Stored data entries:
==========

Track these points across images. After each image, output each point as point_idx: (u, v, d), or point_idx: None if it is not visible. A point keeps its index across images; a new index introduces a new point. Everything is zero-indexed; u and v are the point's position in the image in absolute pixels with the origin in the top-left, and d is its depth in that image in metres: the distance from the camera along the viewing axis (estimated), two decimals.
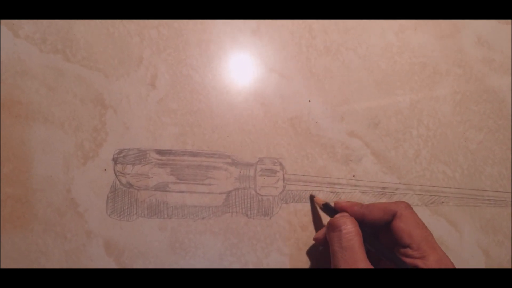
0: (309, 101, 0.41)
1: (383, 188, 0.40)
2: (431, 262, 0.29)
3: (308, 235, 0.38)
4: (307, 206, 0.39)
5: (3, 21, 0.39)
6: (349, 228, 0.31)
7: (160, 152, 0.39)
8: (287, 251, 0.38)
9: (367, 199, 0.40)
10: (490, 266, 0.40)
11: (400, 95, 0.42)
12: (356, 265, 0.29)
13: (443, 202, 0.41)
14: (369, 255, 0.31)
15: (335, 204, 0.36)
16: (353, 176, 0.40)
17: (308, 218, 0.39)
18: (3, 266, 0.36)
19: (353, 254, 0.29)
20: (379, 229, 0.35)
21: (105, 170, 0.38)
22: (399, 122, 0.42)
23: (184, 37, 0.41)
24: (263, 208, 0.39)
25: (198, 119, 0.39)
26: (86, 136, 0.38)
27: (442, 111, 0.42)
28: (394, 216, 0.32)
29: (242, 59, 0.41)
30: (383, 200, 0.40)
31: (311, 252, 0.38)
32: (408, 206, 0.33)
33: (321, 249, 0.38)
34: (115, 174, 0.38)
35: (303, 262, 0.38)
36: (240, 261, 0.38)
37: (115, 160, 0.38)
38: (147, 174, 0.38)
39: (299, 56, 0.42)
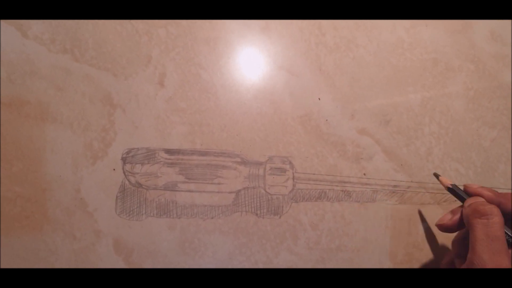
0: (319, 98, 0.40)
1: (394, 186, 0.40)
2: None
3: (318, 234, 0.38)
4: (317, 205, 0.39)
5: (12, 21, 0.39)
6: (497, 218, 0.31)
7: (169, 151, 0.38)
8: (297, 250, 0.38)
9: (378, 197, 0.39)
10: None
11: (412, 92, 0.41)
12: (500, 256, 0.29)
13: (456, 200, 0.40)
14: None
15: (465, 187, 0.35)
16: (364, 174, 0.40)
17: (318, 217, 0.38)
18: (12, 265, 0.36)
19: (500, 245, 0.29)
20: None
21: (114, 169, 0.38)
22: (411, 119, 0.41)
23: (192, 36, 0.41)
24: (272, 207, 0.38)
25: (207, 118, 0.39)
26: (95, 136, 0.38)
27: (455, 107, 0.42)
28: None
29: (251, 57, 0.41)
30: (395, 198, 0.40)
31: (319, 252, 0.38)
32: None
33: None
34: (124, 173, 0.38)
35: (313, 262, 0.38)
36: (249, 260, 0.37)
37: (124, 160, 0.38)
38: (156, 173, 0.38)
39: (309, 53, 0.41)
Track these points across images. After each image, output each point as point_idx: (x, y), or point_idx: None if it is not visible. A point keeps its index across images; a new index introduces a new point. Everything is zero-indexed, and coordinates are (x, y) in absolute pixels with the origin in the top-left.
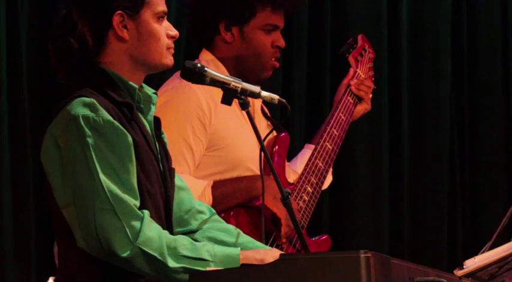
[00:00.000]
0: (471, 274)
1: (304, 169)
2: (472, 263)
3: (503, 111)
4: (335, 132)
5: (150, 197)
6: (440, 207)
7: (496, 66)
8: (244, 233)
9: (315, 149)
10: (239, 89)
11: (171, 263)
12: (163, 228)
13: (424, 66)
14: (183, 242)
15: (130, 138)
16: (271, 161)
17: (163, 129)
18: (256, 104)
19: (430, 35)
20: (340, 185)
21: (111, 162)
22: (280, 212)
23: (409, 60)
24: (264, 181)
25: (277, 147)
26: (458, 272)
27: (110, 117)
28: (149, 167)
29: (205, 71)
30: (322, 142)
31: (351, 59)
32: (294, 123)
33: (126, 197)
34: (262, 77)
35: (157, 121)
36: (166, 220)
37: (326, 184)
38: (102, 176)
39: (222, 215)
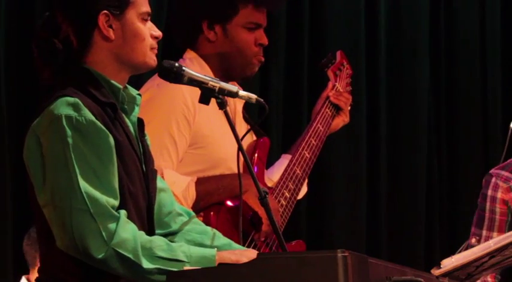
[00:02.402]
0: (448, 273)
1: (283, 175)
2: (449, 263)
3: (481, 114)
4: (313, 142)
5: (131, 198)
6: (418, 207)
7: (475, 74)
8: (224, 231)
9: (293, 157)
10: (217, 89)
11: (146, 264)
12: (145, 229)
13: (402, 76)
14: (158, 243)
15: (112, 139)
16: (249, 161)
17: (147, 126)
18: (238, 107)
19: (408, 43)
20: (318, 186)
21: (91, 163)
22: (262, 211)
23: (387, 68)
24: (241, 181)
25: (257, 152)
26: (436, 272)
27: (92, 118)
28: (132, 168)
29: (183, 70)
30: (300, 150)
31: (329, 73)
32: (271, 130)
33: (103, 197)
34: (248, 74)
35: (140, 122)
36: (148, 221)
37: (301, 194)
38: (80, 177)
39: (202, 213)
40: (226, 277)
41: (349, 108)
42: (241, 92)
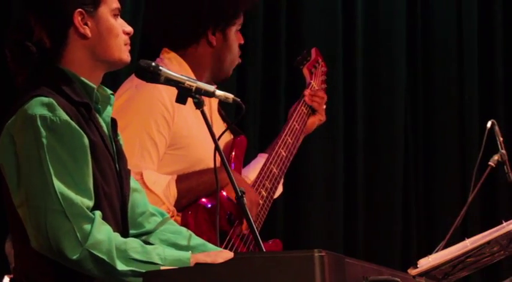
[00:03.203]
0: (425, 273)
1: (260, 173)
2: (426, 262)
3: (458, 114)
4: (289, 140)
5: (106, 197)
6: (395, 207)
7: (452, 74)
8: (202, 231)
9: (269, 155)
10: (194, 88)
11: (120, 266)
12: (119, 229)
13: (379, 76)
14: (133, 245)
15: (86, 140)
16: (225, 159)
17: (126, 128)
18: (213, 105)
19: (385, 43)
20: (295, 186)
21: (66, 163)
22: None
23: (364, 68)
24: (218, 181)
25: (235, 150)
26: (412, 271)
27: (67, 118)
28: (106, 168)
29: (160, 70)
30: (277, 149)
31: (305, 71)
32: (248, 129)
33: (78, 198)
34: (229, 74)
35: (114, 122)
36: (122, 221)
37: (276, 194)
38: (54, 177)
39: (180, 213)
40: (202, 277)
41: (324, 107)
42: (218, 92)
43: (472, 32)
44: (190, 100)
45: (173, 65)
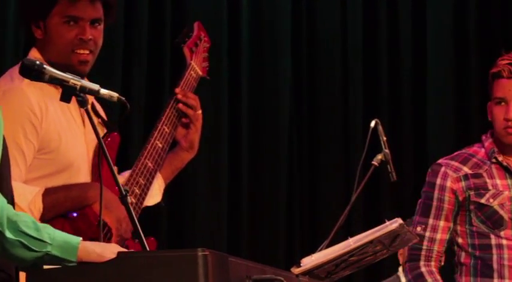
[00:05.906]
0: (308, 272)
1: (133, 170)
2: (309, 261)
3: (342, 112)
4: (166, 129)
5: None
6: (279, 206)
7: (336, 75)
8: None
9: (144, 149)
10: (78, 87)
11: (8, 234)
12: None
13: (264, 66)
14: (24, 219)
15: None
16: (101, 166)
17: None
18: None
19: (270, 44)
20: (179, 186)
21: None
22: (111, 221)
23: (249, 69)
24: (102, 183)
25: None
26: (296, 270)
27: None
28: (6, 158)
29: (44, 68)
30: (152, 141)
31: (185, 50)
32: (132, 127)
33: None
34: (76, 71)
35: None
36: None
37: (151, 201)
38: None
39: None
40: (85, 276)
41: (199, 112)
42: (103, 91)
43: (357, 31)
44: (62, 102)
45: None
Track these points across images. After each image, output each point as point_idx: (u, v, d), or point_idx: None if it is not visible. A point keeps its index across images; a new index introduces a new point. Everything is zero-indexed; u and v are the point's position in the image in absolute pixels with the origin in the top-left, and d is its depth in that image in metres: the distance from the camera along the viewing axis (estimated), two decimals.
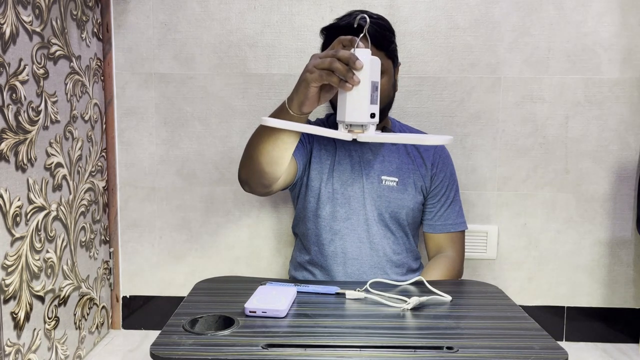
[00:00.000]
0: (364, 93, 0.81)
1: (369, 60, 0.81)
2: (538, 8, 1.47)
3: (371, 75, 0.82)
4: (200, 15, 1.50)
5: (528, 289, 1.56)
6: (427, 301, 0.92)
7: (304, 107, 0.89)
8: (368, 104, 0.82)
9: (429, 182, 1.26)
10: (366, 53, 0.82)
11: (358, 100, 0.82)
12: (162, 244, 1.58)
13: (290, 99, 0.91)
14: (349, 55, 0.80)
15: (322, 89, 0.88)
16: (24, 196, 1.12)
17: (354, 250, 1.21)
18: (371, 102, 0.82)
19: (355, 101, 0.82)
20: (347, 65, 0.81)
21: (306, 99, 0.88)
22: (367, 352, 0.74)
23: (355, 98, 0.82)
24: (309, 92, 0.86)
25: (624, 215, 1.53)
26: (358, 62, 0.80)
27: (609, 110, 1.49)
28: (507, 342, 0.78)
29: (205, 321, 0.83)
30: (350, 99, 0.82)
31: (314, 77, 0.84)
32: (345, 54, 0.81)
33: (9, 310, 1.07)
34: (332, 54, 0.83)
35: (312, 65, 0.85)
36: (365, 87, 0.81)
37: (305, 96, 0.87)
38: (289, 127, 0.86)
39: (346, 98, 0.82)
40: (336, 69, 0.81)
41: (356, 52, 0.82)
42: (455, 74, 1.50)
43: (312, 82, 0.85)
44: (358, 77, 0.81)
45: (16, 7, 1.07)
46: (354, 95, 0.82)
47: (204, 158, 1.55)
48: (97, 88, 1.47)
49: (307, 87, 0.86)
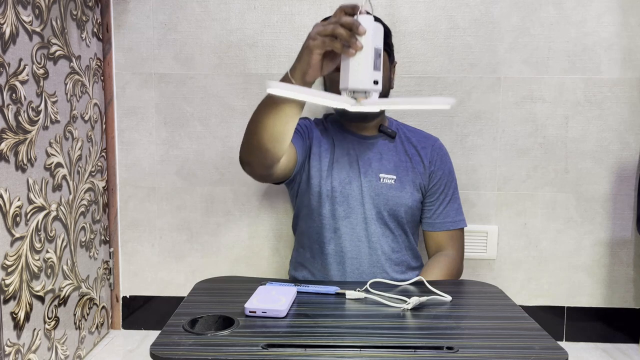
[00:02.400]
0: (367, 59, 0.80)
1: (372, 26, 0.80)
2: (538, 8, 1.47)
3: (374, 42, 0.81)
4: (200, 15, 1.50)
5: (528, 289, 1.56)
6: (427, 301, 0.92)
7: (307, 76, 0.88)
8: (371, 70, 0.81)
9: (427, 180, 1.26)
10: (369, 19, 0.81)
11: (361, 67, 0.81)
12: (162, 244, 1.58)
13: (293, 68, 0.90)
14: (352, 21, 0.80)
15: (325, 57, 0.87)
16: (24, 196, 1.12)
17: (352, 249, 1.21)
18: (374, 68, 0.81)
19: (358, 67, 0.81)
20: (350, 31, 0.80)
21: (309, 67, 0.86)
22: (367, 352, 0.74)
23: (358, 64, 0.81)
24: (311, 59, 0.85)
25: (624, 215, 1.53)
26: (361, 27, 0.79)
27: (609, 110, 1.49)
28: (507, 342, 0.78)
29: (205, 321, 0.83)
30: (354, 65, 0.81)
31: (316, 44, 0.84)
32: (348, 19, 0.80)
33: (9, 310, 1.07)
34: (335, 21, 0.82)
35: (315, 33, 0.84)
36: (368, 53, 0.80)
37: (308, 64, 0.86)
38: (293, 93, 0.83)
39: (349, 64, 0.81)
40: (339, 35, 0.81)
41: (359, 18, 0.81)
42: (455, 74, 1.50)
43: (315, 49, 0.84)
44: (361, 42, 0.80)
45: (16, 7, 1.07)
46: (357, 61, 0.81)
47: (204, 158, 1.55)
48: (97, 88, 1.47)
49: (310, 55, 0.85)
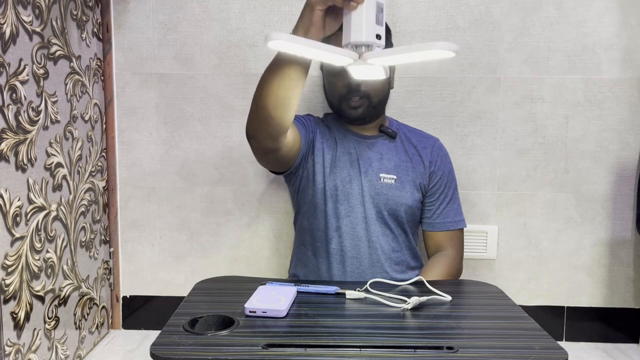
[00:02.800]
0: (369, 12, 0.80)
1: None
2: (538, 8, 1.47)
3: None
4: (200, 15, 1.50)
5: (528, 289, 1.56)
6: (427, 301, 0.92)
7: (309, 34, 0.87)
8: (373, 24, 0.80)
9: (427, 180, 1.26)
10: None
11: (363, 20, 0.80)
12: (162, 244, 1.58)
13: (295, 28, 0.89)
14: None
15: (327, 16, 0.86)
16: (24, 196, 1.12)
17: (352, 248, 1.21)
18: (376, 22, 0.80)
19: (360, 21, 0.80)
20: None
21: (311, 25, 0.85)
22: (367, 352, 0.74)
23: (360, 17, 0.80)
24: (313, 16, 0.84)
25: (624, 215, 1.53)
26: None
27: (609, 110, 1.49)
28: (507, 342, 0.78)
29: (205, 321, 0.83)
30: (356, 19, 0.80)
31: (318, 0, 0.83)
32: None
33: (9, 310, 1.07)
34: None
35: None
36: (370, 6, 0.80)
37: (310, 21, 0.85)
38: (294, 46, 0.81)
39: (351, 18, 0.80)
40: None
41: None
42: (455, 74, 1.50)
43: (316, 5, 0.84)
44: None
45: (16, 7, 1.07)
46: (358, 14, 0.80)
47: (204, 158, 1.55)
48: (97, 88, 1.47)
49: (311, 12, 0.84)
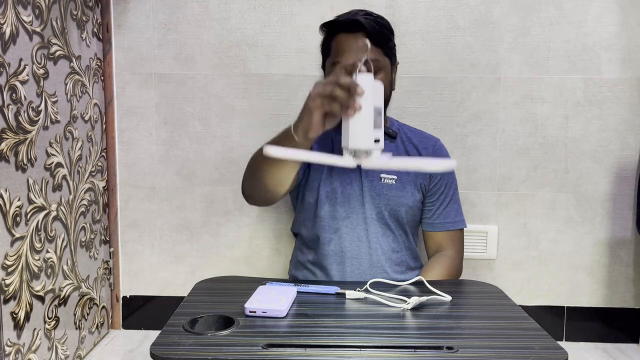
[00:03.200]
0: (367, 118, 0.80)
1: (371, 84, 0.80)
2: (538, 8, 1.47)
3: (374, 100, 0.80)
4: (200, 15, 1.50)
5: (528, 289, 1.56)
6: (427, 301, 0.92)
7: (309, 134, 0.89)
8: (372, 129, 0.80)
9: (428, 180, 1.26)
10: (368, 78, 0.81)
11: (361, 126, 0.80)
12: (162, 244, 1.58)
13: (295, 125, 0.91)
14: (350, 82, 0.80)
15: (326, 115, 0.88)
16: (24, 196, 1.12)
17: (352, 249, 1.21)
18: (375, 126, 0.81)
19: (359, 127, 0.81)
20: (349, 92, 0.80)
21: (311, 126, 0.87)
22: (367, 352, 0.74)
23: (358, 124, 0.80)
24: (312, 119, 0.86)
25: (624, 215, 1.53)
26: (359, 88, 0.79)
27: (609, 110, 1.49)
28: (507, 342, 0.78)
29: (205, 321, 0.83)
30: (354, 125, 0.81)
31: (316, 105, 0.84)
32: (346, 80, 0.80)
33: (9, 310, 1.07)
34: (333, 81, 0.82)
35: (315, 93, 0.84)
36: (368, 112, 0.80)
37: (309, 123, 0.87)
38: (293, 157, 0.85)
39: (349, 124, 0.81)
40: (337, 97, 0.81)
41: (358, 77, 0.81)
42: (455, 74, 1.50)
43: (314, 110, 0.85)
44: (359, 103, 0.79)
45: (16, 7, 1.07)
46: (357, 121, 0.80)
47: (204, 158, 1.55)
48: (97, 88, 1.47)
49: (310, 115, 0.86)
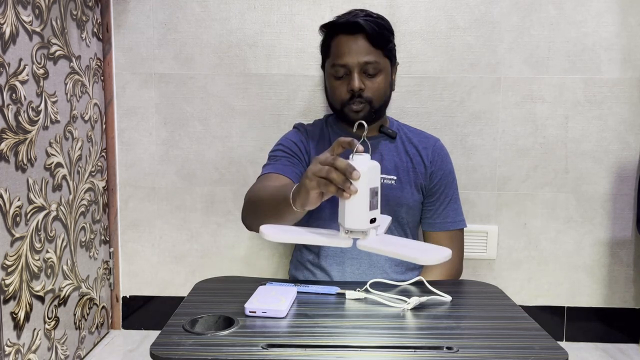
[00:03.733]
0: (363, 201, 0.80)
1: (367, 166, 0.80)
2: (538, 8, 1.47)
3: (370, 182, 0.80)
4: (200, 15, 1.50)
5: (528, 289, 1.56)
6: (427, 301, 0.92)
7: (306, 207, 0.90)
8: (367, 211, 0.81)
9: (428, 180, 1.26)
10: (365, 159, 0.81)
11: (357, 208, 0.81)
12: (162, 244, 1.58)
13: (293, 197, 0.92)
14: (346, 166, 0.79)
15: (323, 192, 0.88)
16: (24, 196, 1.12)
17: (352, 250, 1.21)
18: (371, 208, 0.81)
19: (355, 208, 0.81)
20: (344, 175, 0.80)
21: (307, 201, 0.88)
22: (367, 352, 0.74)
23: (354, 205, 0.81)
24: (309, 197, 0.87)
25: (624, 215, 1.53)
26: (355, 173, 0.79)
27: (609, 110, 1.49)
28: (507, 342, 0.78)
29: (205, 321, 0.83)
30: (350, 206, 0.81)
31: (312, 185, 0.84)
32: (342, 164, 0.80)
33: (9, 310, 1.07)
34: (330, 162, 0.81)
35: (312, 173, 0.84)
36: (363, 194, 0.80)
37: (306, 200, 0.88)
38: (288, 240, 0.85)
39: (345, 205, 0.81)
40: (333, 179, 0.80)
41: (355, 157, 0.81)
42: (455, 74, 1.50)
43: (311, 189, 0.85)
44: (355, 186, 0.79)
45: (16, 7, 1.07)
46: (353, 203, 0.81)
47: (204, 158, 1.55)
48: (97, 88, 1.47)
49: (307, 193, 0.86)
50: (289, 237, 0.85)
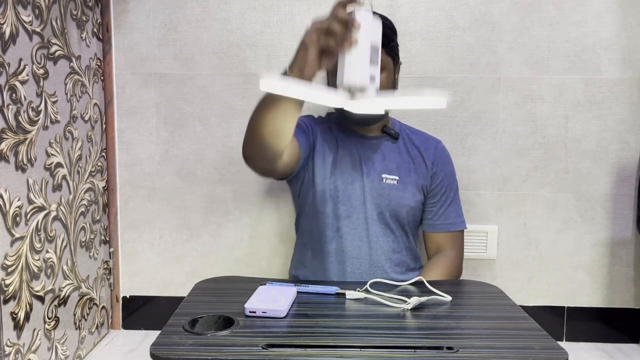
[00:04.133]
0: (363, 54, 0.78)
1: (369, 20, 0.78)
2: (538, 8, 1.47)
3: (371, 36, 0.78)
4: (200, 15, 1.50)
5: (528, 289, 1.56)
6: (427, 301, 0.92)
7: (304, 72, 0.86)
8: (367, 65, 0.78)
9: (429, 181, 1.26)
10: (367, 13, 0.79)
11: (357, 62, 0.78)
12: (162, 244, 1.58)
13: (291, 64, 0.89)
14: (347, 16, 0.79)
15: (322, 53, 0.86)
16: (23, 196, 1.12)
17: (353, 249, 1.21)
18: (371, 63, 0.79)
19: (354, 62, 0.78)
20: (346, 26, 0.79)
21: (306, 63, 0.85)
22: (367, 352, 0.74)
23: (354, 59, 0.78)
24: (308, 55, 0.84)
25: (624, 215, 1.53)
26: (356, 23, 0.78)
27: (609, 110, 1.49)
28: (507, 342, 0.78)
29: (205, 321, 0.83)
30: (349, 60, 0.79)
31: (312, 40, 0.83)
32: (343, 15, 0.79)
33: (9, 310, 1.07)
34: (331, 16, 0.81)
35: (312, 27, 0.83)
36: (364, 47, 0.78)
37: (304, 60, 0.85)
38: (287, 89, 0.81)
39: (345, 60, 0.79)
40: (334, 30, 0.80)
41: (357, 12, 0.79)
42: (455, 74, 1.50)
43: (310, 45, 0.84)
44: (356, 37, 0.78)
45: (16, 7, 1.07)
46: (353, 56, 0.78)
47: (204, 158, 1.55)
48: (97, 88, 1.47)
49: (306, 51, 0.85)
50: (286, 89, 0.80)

==========

• **Exercise**
As the answer, set down only the lines from the data above between the one holding "1: (369, 60, 0.81)" and the one holding "35: (312, 65, 0.85)", inclusive, exactly as they read.

• **Answer for this exercise**
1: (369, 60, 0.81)
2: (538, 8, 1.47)
3: (371, 75, 0.82)
4: (200, 15, 1.50)
5: (528, 289, 1.56)
6: (427, 301, 0.92)
7: (304, 107, 0.89)
8: (368, 104, 0.82)
9: (429, 182, 1.26)
10: (366, 53, 0.82)
11: (358, 100, 0.82)
12: (162, 244, 1.58)
13: (290, 99, 0.91)
14: (349, 55, 0.80)
15: (322, 89, 0.88)
16: (24, 196, 1.12)
17: (354, 250, 1.21)
18: (371, 102, 0.82)
19: (355, 101, 0.82)
20: (347, 65, 0.81)
21: (306, 99, 0.88)
22: (367, 352, 0.74)
23: (355, 98, 0.82)
24: (309, 92, 0.86)
25: (624, 215, 1.53)
26: (358, 62, 0.80)
27: (609, 110, 1.49)
28: (507, 342, 0.78)
29: (205, 321, 0.83)
30: (350, 99, 0.82)
31: (314, 77, 0.84)
32: (345, 54, 0.81)
33: (9, 310, 1.07)
34: (332, 54, 0.83)
35: (312, 65, 0.85)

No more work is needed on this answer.